Under the agreement the streaming company would pay $750-million in upfront deposit payments for all of the gold and silver produced from HudBay’s operating 777 zinc mine, in Canada, as well as all of the silver produced from the Constancia mine once it is operational.
The streaming transaction would be valid until 2016 or the completion of Constancia. HudBay also said its board had approved the the start of construction of the copper mine, which will produce silver and molybdenum as byproducts.
Silver Wheaton will thereafter receive half of all payable gold and all of the silver from 777's remaining mine life, along with all of the payable silver from Constancia over its mine life.

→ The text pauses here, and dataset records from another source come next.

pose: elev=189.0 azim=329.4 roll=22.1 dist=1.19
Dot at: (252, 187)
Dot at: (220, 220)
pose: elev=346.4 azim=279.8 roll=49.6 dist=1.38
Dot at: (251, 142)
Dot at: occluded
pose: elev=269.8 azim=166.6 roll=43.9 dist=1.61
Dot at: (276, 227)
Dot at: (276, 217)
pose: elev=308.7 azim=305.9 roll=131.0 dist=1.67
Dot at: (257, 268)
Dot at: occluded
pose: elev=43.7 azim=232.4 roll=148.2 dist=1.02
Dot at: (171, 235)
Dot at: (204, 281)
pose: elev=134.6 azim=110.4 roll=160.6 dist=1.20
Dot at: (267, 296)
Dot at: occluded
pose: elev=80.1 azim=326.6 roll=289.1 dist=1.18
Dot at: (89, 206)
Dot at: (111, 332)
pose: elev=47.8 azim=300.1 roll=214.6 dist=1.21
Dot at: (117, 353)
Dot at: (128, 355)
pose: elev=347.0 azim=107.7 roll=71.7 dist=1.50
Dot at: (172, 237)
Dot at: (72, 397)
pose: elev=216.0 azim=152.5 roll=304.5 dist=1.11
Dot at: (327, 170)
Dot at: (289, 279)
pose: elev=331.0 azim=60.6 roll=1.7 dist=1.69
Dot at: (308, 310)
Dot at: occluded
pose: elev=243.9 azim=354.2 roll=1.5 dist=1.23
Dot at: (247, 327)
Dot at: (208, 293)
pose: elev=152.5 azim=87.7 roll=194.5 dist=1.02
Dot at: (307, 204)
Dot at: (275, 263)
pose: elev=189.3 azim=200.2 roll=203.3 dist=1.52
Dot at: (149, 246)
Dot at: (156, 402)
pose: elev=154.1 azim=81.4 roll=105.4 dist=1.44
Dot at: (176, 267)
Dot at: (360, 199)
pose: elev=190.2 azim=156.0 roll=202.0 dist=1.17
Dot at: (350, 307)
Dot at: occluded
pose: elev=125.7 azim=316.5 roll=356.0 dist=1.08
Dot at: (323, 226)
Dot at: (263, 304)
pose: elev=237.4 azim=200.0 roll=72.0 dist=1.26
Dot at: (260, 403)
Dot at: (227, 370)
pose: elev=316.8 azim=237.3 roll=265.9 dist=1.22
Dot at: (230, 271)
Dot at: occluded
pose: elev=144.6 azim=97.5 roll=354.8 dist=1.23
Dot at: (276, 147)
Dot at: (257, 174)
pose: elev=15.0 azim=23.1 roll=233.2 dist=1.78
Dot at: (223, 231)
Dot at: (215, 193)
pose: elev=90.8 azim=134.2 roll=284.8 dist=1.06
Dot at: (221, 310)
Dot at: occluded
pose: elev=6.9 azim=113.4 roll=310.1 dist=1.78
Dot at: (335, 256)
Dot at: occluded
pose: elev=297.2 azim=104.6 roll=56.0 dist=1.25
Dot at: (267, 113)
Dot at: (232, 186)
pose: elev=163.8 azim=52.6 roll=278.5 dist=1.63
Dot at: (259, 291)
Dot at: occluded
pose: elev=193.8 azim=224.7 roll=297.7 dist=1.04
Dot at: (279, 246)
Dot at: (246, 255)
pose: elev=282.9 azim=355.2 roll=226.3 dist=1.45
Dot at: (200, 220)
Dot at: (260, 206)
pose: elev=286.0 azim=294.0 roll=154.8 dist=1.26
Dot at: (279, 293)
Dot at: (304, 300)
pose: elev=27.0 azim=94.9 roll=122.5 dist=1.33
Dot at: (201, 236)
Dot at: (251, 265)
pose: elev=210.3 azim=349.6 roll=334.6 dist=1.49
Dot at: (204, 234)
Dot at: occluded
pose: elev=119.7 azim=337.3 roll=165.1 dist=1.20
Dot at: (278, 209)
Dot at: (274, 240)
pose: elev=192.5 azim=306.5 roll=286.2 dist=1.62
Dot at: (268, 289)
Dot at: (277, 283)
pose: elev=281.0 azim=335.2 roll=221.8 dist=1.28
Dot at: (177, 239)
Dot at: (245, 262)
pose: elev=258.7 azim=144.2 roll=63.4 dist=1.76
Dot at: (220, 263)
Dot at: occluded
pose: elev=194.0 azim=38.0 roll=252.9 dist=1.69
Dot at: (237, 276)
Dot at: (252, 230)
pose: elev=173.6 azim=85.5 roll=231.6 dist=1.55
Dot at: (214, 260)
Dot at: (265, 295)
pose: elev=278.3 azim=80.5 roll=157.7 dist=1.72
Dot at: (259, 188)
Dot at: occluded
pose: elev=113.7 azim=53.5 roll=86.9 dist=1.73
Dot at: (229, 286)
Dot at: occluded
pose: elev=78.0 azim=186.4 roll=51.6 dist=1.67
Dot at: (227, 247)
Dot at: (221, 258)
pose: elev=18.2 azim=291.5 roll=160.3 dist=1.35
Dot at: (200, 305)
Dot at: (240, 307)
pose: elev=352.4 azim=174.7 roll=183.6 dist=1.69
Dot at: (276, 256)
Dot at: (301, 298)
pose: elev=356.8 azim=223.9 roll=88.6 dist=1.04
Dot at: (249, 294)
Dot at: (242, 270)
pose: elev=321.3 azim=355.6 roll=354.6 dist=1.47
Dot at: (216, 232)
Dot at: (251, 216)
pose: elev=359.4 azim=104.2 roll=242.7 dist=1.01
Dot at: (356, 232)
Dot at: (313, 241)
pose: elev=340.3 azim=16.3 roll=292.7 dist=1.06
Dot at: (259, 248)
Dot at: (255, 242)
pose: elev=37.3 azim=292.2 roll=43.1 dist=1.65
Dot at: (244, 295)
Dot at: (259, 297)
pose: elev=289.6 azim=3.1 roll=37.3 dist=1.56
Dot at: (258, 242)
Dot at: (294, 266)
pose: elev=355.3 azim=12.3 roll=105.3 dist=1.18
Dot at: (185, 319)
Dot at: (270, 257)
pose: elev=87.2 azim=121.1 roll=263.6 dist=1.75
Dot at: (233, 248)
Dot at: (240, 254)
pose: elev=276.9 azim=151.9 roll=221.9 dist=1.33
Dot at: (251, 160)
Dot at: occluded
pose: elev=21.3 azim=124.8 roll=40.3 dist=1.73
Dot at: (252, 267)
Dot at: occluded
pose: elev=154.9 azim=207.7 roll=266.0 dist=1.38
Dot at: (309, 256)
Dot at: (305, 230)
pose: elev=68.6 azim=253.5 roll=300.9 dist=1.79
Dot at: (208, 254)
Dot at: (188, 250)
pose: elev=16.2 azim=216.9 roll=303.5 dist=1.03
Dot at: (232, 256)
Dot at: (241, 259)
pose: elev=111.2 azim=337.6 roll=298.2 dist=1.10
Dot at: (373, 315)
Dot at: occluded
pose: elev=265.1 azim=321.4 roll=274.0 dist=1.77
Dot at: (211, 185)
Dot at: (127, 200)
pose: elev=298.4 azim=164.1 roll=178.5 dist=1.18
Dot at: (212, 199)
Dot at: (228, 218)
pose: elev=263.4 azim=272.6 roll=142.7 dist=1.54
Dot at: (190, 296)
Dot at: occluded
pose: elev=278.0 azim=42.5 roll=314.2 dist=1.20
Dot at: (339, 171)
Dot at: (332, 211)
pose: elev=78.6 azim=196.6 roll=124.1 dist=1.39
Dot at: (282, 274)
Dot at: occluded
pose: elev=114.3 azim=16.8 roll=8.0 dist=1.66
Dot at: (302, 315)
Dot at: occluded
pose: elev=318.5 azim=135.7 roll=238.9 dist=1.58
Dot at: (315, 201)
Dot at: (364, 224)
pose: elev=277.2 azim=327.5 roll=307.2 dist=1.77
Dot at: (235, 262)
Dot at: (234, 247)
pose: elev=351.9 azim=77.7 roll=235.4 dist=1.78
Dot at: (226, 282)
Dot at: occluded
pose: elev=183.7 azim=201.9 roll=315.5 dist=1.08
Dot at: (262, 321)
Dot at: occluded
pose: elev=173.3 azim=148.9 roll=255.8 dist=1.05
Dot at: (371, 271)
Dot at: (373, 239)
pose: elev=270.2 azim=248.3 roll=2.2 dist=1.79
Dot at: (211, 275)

The terms of the transaction also stated that Silver Wheaton would reimburse HudBay $400/oz of gold and $5.90/oz of silver.
The deal is expected to close during the third quarter, upon which $500-million of the upfront payments would be paid. The remaining $250-million would be due in two equal installments, triggered by development milestones at Constancia.
The mine is expected to start production late in 2014, with full production expected to start in the
second quarter of 2015.
"The precious metals stream transaction is a nondilutive source of capital and reflects attractive valuations relative to conventional base metal valuations of Hudbay's gold and silver reserves.
“This transaction provides immediate cash flow, is accretive on all short- and long-term metrics, and maintains our policy of investing in low-cost, high-quality assets. It also solidifies one of the strongest growth profiles in the precious metals industry," HudBay CEO David Garofalo told an investor and analyst conference call.
“Hudbay has a history of mining success spanning decades, and as flagships in their asset portfolio, we are confident that 777 and Constancia will deliver significant long-term value to both groups of shareholders,” Silver Wheaton CEO Randy Smallwood said.
Further, Hudbay was also arranging a $600-million, four-year credit facility with a syndicate of Canadian and international banks comprising a $400-million term loan and a $200-million revolving credit facility to help fund its significant development projects.
These include the Lalor and Reed projects, in Canada, as well as Constancia, which Hudbay expected to fund with a combination of $710-million in cash on hand, operating cash flow and the funds received under the stream transaction and credit facility.
Silver Wheaton’s stock rose 4.88% on Wednesday to trade at C$30.08 apiece, and HudBay stocks traded down 1.22 % at C$8.91, both companies listed on the Toronto-bourse.